El doctor Aznar y Fidel salían en este momento al pasillo. Nadie habría podido confundir al “bundo” con otra persona, pues su gran estatura y su voluminoso cráneo eran tan conocidos como sus portentosas facultades paragnósticas y sus curas milagrosas.
—Quedan arrestados —dijo el Teniente.
—¿Está seguro de no equivocarse? —preguntó Fidel.
—No hay posibilidad de error, señor —contestó el oficial haciendo una seña a los astronautas para que avanzaran—. Acabábamos de recibir la orden por telex y nos disponíamos a salir en su busca cuando llegaron ustedes. Nos advirtieron que probablemente andarían por aquí.
—Las órdenes que se reciben por telex suelen llevar cita de emisión. ¿Quién dio esa orden?
—El Almirante Mayor, señor.
Los dos astronautas estaban uno a cada lado del Teniente.

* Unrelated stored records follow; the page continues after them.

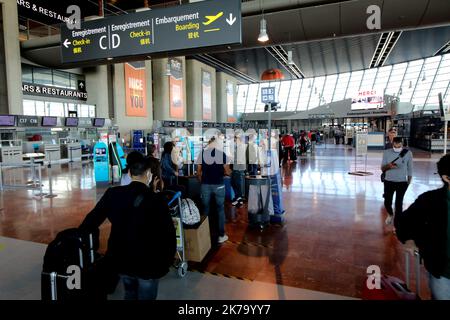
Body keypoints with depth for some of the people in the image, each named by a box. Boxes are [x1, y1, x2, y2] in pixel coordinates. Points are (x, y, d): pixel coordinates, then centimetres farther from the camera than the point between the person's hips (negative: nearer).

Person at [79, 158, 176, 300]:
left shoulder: (113, 194, -12)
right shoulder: (157, 200, -21)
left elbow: (92, 219, -1)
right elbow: (168, 235, -16)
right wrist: (167, 262, 0)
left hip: (121, 260, 4)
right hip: (149, 263, -3)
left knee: (130, 293, 30)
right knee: (146, 297, 20)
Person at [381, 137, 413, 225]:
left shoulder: (408, 153, -7)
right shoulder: (387, 153, -5)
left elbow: (410, 169, 3)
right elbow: (382, 168, -2)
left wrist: (408, 182, 5)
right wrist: (388, 166, -24)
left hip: (402, 182, -1)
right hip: (389, 181, 1)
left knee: (399, 203, 1)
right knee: (387, 202, 7)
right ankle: (390, 214, 39)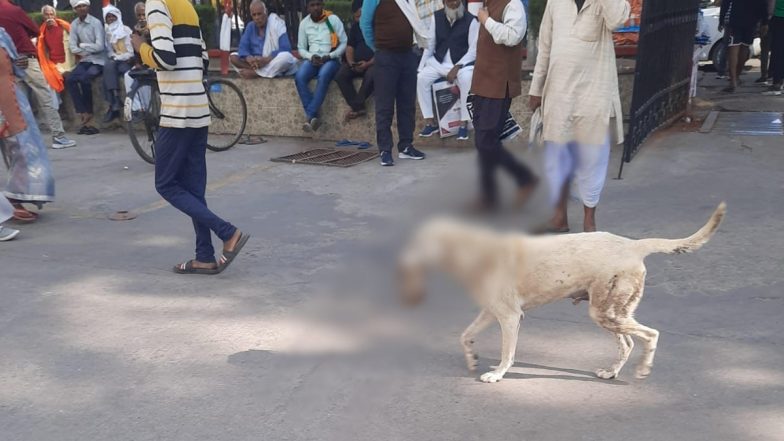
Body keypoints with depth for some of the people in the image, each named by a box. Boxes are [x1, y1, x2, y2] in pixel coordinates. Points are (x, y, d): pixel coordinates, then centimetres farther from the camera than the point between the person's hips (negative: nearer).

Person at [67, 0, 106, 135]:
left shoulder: (96, 23, -11)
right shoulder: (74, 24, 4)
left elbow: (100, 46, -18)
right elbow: (73, 47, 0)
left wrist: (83, 45, -9)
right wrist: (84, 51, -14)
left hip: (98, 60, -5)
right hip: (85, 60, 5)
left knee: (84, 79, -28)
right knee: (70, 80, -17)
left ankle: (88, 112, -11)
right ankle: (83, 114, -16)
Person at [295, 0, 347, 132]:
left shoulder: (333, 19, 0)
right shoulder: (304, 23, 9)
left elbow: (344, 43, -1)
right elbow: (301, 48, 13)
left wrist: (330, 56, -14)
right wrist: (311, 56, -8)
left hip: (331, 59, -3)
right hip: (312, 59, 3)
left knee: (323, 76, -37)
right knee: (299, 77, -29)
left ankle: (309, 116, -33)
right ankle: (314, 117, -29)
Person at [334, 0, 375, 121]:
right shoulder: (355, 27, 14)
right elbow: (350, 46, 13)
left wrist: (368, 63, -21)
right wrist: (351, 63, -7)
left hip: (374, 62, -5)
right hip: (356, 63, 6)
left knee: (371, 76, -38)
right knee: (340, 76, -22)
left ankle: (355, 105, -21)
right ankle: (359, 108, -25)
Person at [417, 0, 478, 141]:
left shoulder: (471, 20, -8)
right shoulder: (437, 17, 2)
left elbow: (474, 50, -10)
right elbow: (430, 43, 6)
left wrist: (456, 68, -21)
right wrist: (421, 66, -3)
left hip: (462, 62, -3)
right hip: (439, 61, 4)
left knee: (467, 79, -35)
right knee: (421, 77, -22)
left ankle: (464, 123, -21)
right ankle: (430, 122, -10)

En este momento Miguel Ángel Aznar vio a Crando y Chaye que salían de otro lavabo detrás de los valeranos. Aznar sintió cólera y amargura. Probablemente la primera orden de MacLane al desembarcar había sido la de disponer su captura. ¿Por qué? La respuesta era sencilla. Él, Miguel Ángel Aznar, había sido el artífice de la rendición de la oligarquía ante las masas que reclamaban su derecho a las libertades democráticas. MacLane no iba a perdonárselo, al contrario. Le haría pagar por ello.